How about your kids? Have you discovered their literacy triggers?

And don’t forget to enter ReadyMom’s LeapFrog Tag Reading System giveaway.


  1. For my son, it was the Captain Underpants books by Dav Pilkey. As a mom, I had to do some accepting for this! Reading books like these with graphics and "cool" (disgusting) things in them really works for boys. My son is now 11 and is a huge reader. He's reading Huck Finn currently.

  2. One of my sons was totally into Captain Underpants -- and I loved it! The other was all about animals. Period. Still is at age 16.

  3. Our kids came to the US from Russia at almost 11 and 14 - and One Fish, Two Fish, Red Fish, Blue Fish was a fave for many weeks as they began to immerse themselves in the many complexities of English :)

  4. Whenever I put my children to bed (they're now in their 20s, I'd always put some books in with them - even when they were in their cribs. When they were old enough to sit up on their own, I'd always catch them thumbing through the books, even though they couldn't read yet. I think that gave them a very early appreciation for books~!

  5. I know a lot of people don't like this series, but my daughter is into Junie B. Jones. She thinks Junie is hilarious, and it hasn't hurt her grammar one bit. ;-)

  6. I've heard about the Junie B. criticisms too--same argument against Captain Underpants, but like you, I we read them (and enjoy them) at our house.

  7. My son who is my oldest is a big reader and at 13 he still reads those Harry Potter books over and over. He is the kind of kid who gets in trouble for reading books in class instead of paying attention and is rarely seen with out a book.

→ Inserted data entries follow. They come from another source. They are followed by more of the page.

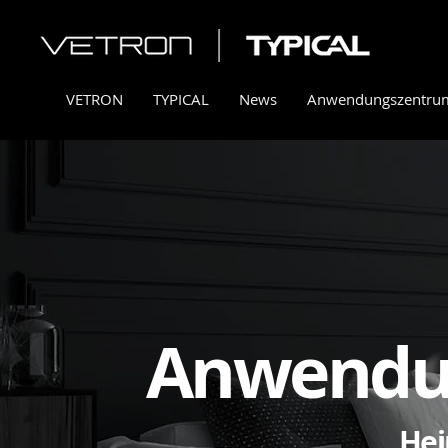
VETRON
TYPICAL
News
Anwendungszentru
Anwendu
Hei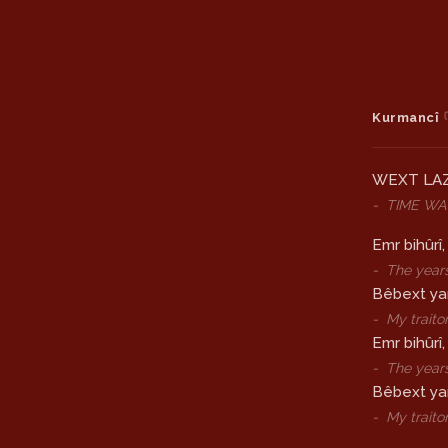
Kurmancî
WEXT LAZ
-
TIME WA
Emr bihûrî,
-
The years
Bêbext ya
-
My traito
Emr bihûrî,
-
The year
Bêbext yar
-
My traito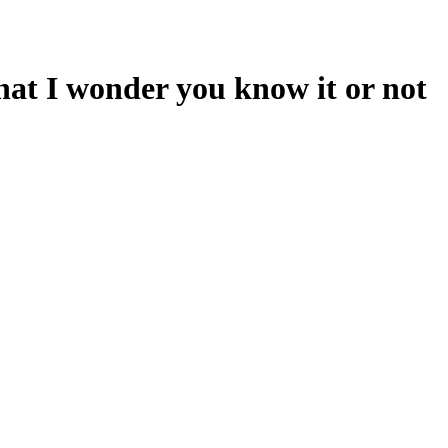
hat I wonder you know it or not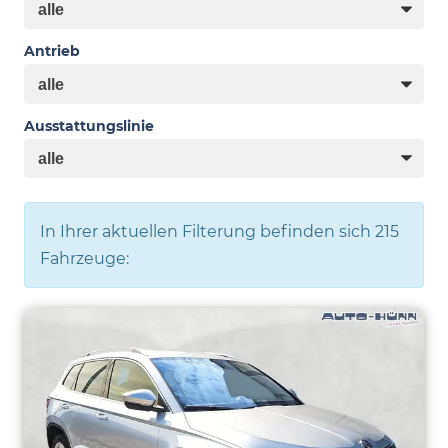
Antrieb
Ausstattungslinie
In Ihrer aktuellen Filterung befinden sich
215
Fahrzeuge:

    My second child, who is now almost 10 is just not as big a reader. It took her a longer time to become a proficient. Even through the end of 2nd grade she was still not fluent and could not read out loud very well.

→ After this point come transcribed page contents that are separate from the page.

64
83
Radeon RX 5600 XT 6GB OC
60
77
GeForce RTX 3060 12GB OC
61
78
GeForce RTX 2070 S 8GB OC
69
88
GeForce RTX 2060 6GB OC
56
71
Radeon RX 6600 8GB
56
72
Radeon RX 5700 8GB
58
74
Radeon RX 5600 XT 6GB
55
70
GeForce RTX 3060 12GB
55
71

    Something happened at the beginning of 3rd grade and things just clicked. She ended up moving up a reading group in school and all of a sudden became more of a reader. While she is not like her brother she definitely enjoys to read and finds books that she really loves. She prefers books about real people as opposed to Harry Potter type fantasy books. She loves Judy Blume books and really enjoyed the whole Little House on the Prairie series (as did I).

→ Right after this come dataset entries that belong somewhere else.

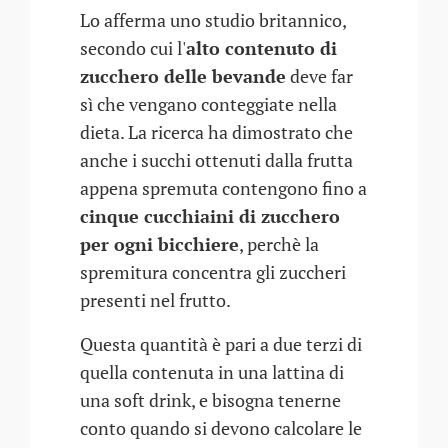
Lo afferma uno studio britannico,
secondo cui l'
alto contenuto di
zucchero delle bevande
deve far
sì che vengano conteggiate nella
dieta. La ricerca ha dimostrato che
anche i succhi ottenuti dalla frutta
appena spremuta contengono fino a
cinque cucchiaini di zucchero
per ogni bicchiere
, perchè la
spremitura concentra gli zuccheri
presenti nel frutto.
Questa quantità è pari a due terzi di
quella contenuta in una lattina di
una soft drink, e bisogna tenerne
conto quando si devono calcolare le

    My 2nd grader is somewhere in between the two of them. She has been enjoying the Ivy and Bean series and the Rainbow Fairy series both of which your daughter might enjoy.

    I tried to lay off my older daughter re: reading. I tried to read to her when I could but with 4 kids (2 younger than her), I never did it as much as I thought I should. I tried to offer her interesting books to read, not always successfully. I assumed that she would pick it up eventually and was thankfully right!